GÜNDEM 04 Eylül 2020
Uludağ Üniversitesi'nden Prof. Dr. Kayıhan Pala RS FM'de Atilla Güner'le Akşam Postası yayınına konuk oldu. Prof. Pala, "Modellemeler gösteriyor ki, böyle giderse Eylül sonundan itibaren okulların açılması ve mevsimsel gribin de başlamasıyla salgın daha da ağırlaşacak" dedi.
Pala'nın açıklamaları şu şekilde:
"Şubat ayından itibaren Türkiye ile ilgili öngörülerimizi paylaşıyoruz ve maalesef ki bu öngörülerimiz hep doğrulandı. Çünkü bu öngörüleri epidemiyoloji biliminin ışığında yapıyoruz. Türkiye pandemi yönetimi açısından Epidemiyoloji biliminden saptığı andan itibaren aslında beklenmedik bazı sonuçlarla da karşılaşmış oldu. 11 Marttan itibaren 6 haftada salgın tepe noktasına ulaştı. Bulaşıcı hastalık salgınlarındaki beklenti salgının birinci dalgasının sonlanmasıydı yani 6 ya da 8 hafta içerisinde böyle bir durumla karşılaşmalıydık ama olmadı. Çünkü 11 Mayıs'ta erken açılma oldu ve hemen sonra 1 Haziran'da tekrar açılma oldu. Sınavlar, tatil yerlerinin açılması, ucuz krediler, kurban bayramı gibi toplumsal hareketliliği arttıran ya da Ayasofya'nın tekrar ibadete açılması sırasında 350 binden fazla insanın fiziksel uzaklığı koruyamayarak bir araya gelmesi gibi sorunlar eklenince vaka sayıları doğal olarak artmaya başladı. Tatil beldeleri, kafeler hepsi dolu. İnsanlarda ciddi bir sorunla uğraştığımız algısı yok. Sağlık Bakanlığı sanki çok ciddi bir sorunmuş gibi davranmamaya başladı."
"Çalışma ortamında düzenleme şart"
Kamu ve özel sektör ayrımı gözetmeksizin çalışma ortamında bir düzenleme yapmazsanız bu sorunu çözemezsiniz çünkü bulaşıcı hastalıkla mücadelenin temel kriterleri bellidir. Hastalığın yayılmasını önlemek istiyorsanız, enfeksiyon zincirini kırmanız gerekir.

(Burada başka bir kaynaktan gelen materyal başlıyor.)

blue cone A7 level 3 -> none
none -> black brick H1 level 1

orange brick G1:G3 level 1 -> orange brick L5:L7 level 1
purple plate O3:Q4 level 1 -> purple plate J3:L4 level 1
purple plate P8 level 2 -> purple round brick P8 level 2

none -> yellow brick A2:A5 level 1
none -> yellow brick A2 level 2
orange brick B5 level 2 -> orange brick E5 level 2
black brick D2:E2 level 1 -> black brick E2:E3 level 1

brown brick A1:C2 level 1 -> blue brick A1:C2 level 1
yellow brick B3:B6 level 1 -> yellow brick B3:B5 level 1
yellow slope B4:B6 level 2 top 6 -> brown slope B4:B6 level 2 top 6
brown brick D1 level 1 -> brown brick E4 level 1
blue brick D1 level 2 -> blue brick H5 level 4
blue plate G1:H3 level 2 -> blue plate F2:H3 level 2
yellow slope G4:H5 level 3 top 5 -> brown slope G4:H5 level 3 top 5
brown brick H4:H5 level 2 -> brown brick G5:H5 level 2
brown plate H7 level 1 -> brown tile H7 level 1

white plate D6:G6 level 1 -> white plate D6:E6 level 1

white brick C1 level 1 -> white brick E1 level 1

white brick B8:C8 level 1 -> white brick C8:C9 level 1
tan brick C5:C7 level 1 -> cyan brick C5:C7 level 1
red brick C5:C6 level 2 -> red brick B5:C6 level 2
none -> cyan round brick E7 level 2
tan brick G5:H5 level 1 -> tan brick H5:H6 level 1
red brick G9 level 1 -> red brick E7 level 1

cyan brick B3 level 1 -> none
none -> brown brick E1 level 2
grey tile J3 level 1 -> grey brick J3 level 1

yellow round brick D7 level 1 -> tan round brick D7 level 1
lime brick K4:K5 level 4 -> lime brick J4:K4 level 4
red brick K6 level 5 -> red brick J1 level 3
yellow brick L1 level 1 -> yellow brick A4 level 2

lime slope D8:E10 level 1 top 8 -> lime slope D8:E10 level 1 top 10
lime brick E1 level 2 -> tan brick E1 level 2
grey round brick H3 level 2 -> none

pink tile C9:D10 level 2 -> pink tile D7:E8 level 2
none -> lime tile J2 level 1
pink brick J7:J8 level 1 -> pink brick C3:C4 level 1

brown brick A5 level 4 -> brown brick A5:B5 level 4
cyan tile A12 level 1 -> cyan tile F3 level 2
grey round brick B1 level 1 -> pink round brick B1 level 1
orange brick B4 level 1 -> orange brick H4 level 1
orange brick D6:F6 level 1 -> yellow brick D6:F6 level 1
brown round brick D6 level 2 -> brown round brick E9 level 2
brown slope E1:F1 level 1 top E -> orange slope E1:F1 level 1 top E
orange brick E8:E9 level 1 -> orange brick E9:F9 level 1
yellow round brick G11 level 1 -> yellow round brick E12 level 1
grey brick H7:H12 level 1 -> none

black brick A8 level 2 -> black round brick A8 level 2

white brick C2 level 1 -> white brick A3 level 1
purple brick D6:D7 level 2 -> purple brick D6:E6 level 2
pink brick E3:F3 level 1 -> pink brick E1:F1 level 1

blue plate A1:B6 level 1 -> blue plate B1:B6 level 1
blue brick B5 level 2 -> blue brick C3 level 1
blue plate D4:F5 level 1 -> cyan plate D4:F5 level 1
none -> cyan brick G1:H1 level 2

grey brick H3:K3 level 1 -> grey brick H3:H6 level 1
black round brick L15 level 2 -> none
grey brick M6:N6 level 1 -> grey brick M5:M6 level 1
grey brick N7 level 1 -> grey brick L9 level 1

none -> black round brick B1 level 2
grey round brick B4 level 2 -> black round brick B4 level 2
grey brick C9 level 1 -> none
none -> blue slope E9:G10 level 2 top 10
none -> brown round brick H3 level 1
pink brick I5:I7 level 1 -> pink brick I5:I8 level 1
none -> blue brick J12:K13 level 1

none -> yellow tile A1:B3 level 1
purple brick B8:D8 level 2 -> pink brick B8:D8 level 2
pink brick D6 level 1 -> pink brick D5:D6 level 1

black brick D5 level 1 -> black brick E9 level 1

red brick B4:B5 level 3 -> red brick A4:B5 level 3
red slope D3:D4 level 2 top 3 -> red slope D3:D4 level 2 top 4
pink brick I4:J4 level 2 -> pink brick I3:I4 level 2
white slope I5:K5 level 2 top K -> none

Hastalığın ciddiyetini anlayıp önce merkezi hükümetin sonra yerel yönetimlerin çok ciddi önlemler alması, yurttaşın da kendi sorumluluğuyla bu önlemlere uyarak katkıda bulunması gerekir. Eğer bunları yapamazsak Eylül ayının sonundan itibaren hem okulların açılması hem de mevsimsel grip gibi sorunların bu sürece eklenmesi ile maalesef pandeminin yükü daha ağır bir şekilde karşımıza gelebilir. Biz soruna şimdi önlem alamazsak 18 milyon öğrenciyle birlikte, veli, öğretmen ve servisleri de düşündüğümüz zaman 21 Eylül'den itibaren çok daha ciddi toplumsal hareketlilik karşımıza çıkar''.